All of lore.kernel.org
 help / color / mirror / Atom feed
From: Tejun Heo <tj@kernel.org>
To: lizefan@huawei.com, paul@paulmenage.org, glommer@parallels.com
Cc: containers@lists.linux-foundation.org, cgroups@vger.kernel.org,
	peterz@infradead.org, mhocko@suse.cz, bsingharora@gmail.com,
	hannes@cmpxchg.org, kamezawa.hiroyu@jp.fujitsu.com,
	linux-mm@kvack.org, linux-kernel@vger.kernel.org,
	Tejun Heo <tj@kernel.org>
Subject: [PATCH 11/13] cpuset: pin down cpus and mems while a task is being attached
Date: Thu,  3 Jan 2013 13:36:05 -0800	[thread overview]
Message-ID: <1357248967-24959-12-git-send-email-tj@kernel.org> (raw)
In-Reply-To: <1357248967-24959-1-git-send-email-tj@kernel.org>

cpuset is scheduled to be decoupled from cgroup_lock which will make
configuration updates race with task migration.  Any config update
will be allowed to happen between ->can_attach() and ->attach().  If
such config update removes either all cpus or mems, by the time
->attach() is called, the condition verified by ->can_attach(), that
the cpuset is capable of hosting the tasks, is no longer true.

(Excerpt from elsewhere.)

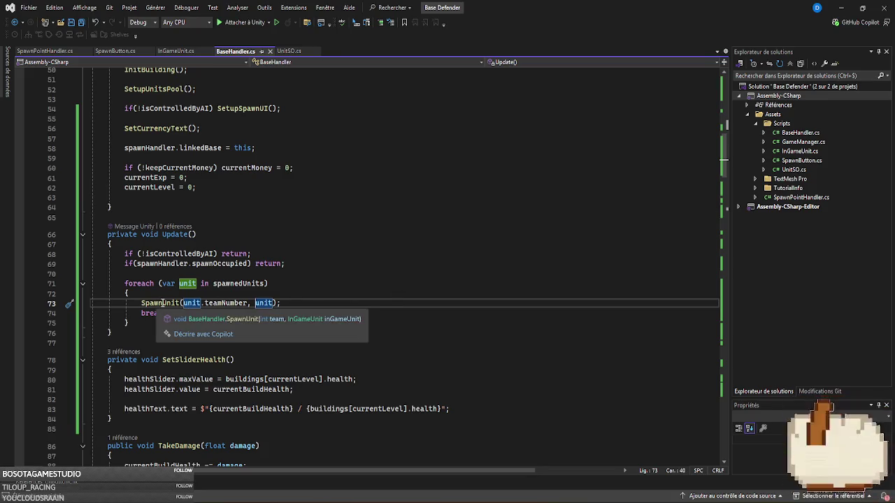
pyautogui.moveTo(199, 302)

This patch adds cpuset->attach_in_progress which is incremented from
->can_attach() and decremented when the attach operation finishes
either successfully or not.  validate_change() treats cpusets w/
non-zero ->attach_in_progress like cpusets w/ tasks and refuses to
remove all cpus or mems from it.

This currently doesn't make any functional difference as everything is
protected by cgroup_mutex but enables decoupling the locking.

Signed-off-by: Tejun Heo <tj@kernel.org>
---
 kernel/cpuset.c | 28 ++++++++++++++++++++++++++--
 1 file changed, 26 insertions(+), 2 deletions(-)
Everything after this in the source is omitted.